Our message is an urgent plea for a common European policy response to the global coronavirus pandemic. National solutions alone with nearly unlimited amounts of assistance in some core countries and strict limits elsewhere are destabilising. They risk worsening an already stressed European situation through inescapable side effects. 

Also, the nature of support needs rethinking. The massive provision of liquidity in the form of debt facilities is understandable, but ultimately many recipient firms will be over indebted, thus some equity-type risk sharing instruments are needed. Moreover, these instruments need credibility, which requires credible pan-European backing. Time is of the essence with a massive infusion of risk capital at the firm level, and possibly at the bank level. Once this crisis passes, as it will with sustained efforts, we will share the returns to these investments Europe-wide, since risk sharing and reward sharing are going hand in hand.
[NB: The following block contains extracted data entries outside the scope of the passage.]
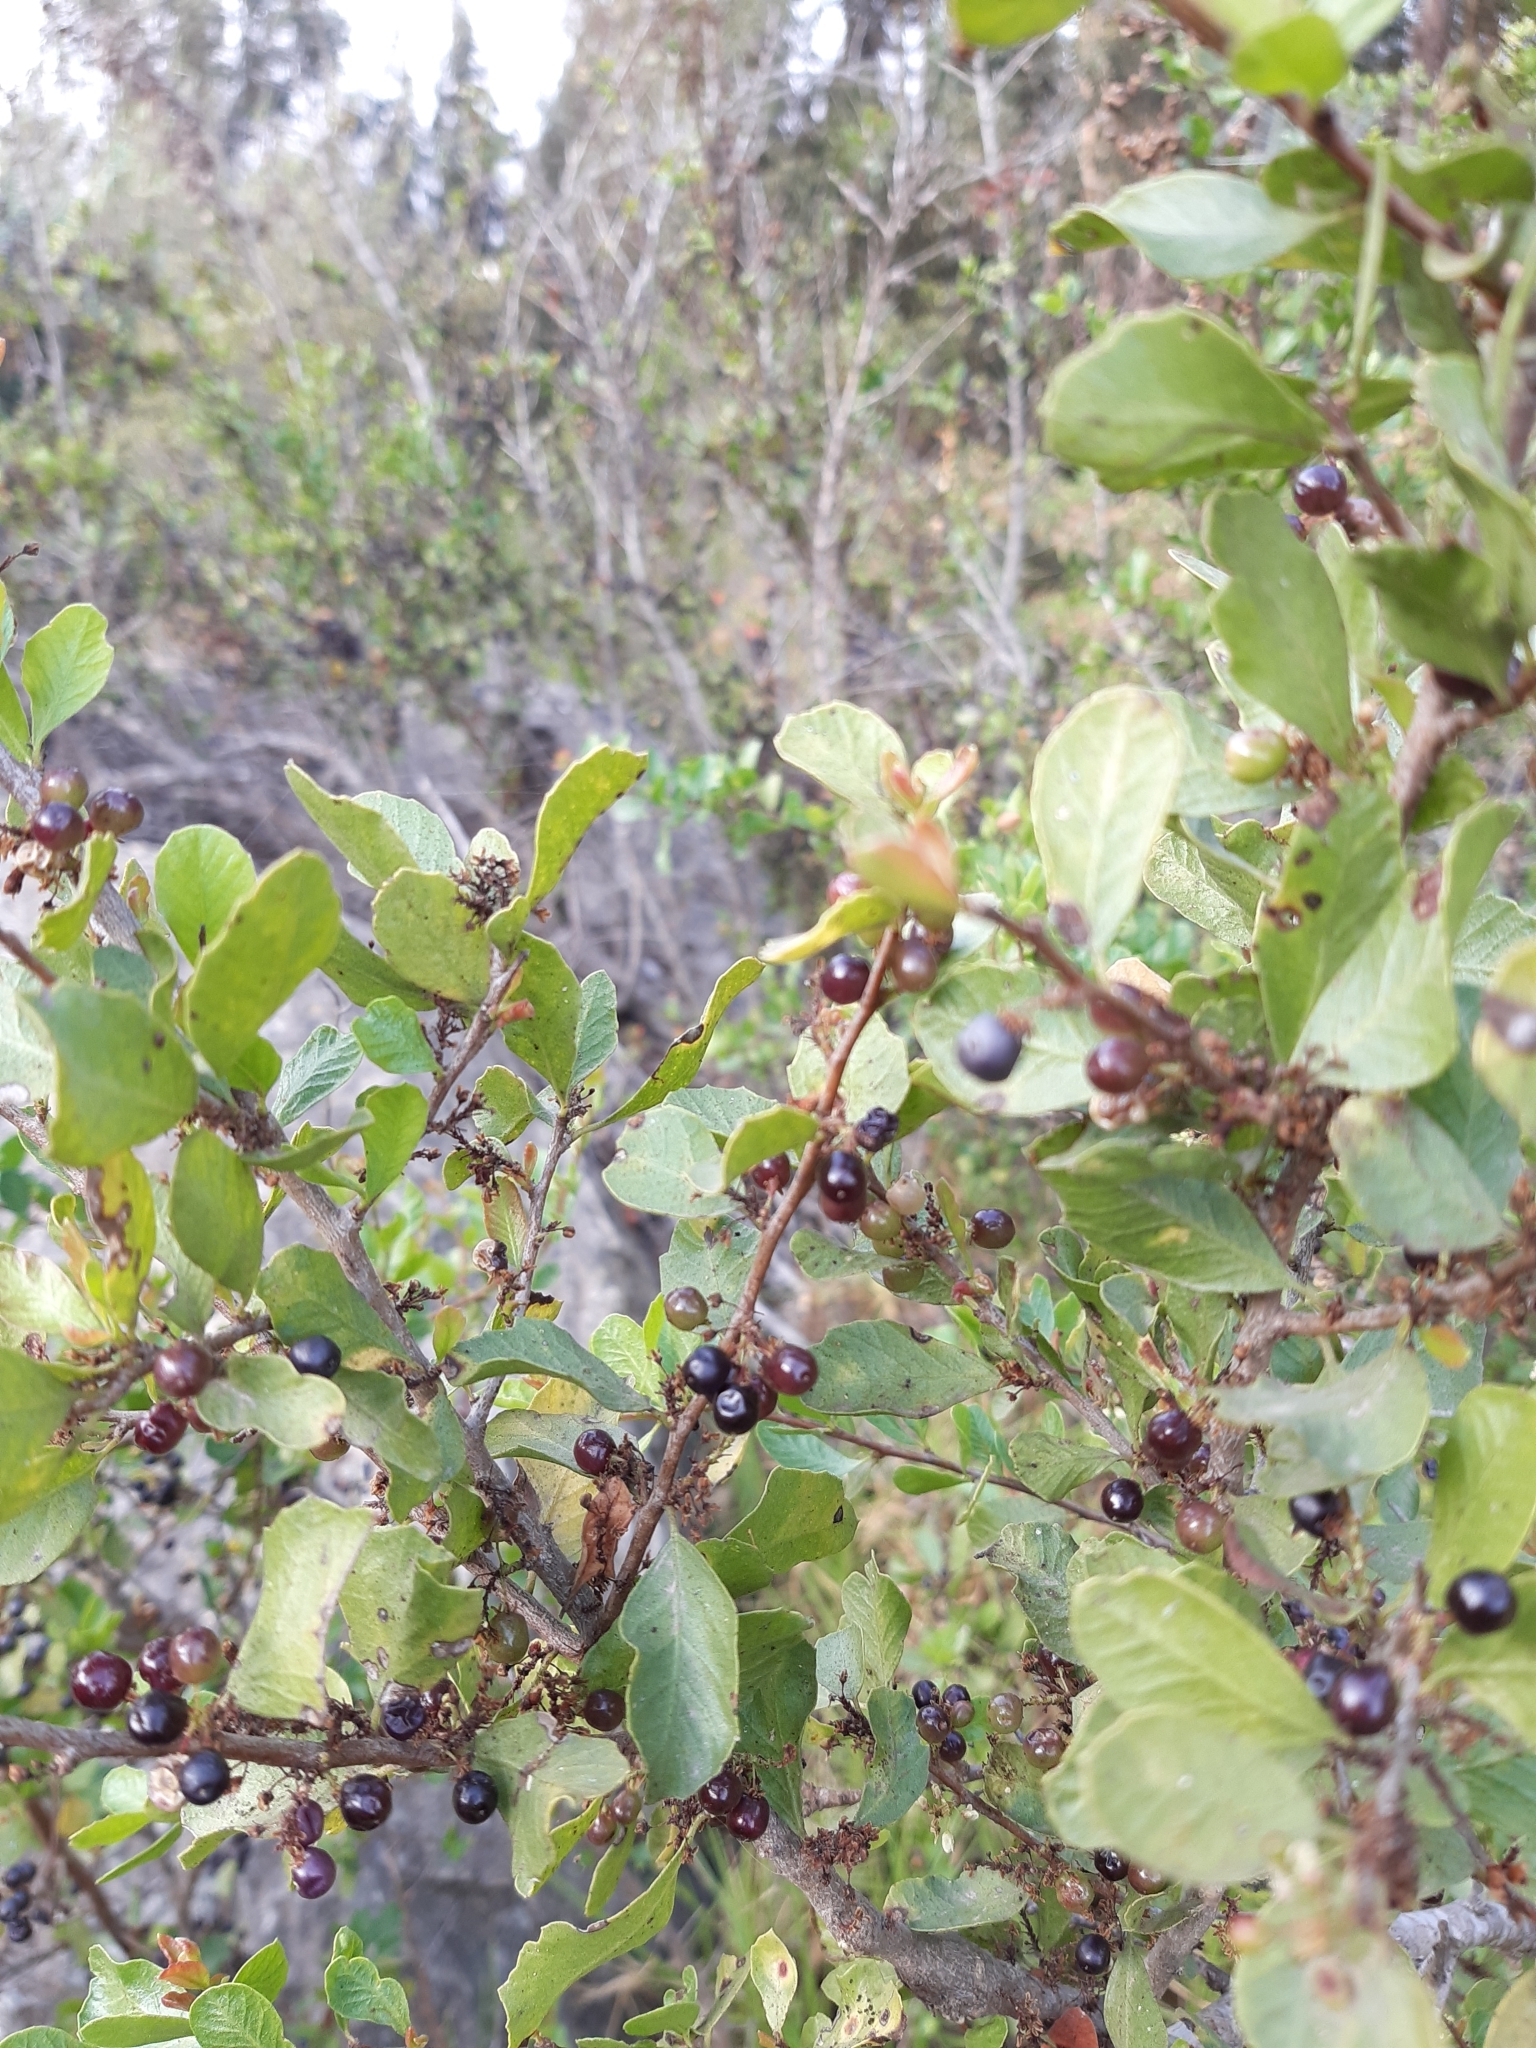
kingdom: Plantae
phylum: Tracheophyta
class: Magnoliopsida
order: Sapindales
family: Anacardiaceae
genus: Schinus
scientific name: Schinus polygama
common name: Hardee peppertree
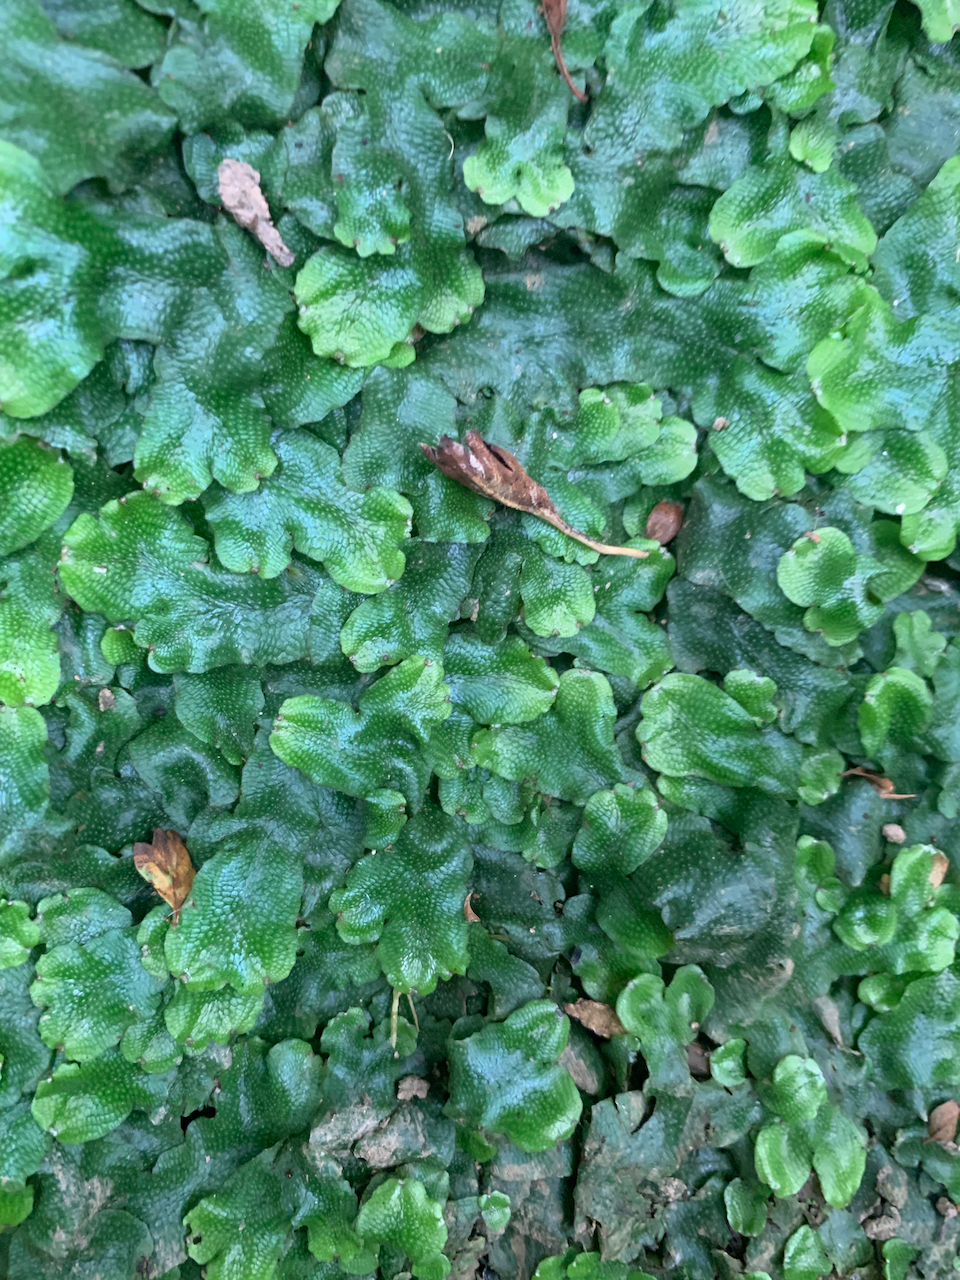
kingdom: Plantae
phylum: Marchantiophyta
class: Marchantiopsida
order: Marchantiales
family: Conocephalaceae
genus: Conocephalum
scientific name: Conocephalum conicum
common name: Great scented liverwort
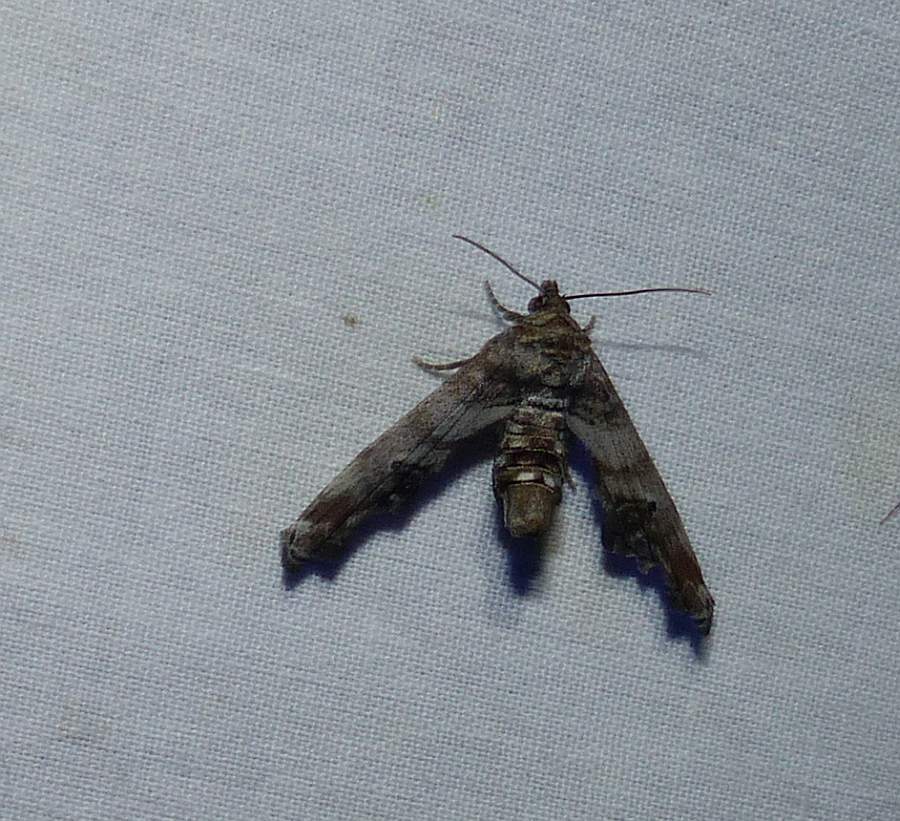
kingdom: Animalia
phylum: Arthropoda
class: Insecta
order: Lepidoptera
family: Euteliidae
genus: Marathyssa
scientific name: Marathyssa inficita
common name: Dark marathyssa moth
These efforts will prepare working towards a better and stronger Europe.

Authors’ note: This column was first published as SAFE Policy Letter No. 79. SAFE policy letters represent the authors‘ personal opinions and do not necessarily reflect the views of the Leibniz Institute for Financial Research SAFE or its staff. We want to thank Johannes Kasinger and the SAFE Policy Center Team for their excellent guidance through the discussion and writing process.

References

Baldwin, R, and Weder di Mauro, B (eds) (2020), Mitigating the COVID economic crisis: Act fast and do whatever it takes, a VoxEU.org eBook, CEPR Press.

Boot, A, E Carletti, R Haselmann, H-H Kotz, J P Krahnen, L Pelizzon, S Schaefer and M Subrahmanyam  (2020), “The Coronavirus and Financial Stability”, SAFE Policy Letter 78.

German Federal Ministry for Economic Affairs (2020),  “A protective shield for employees and companies”, 13 March.

Government of the Netherlands (2020), “Coronavirus: kabinet neemt pakket nieuwe maatregelen voor banen en economie”, 17 March.

European Council (2020), “Statement on COVID-19 economic policy response”, 16 March.

Endnotes

1 A more precise interruption estimate could be based on work done by professional epidemiologists, such as the World Health Organization/Imperial College Models.

2 E.g., for Germany: German Federal Ministry of Economic Affairs (2020); for the extensive Dutch measures, see Government of the Netherlands (2020)

3 We will devote a future SAFE Policy Letter to the further details on risk sharing policies and instruments during the pandemic crisis. This will discuss pan-European pandemic crisis investment funds financed by the participating states, using a common key, and possibly leveraged by institutional and private investors.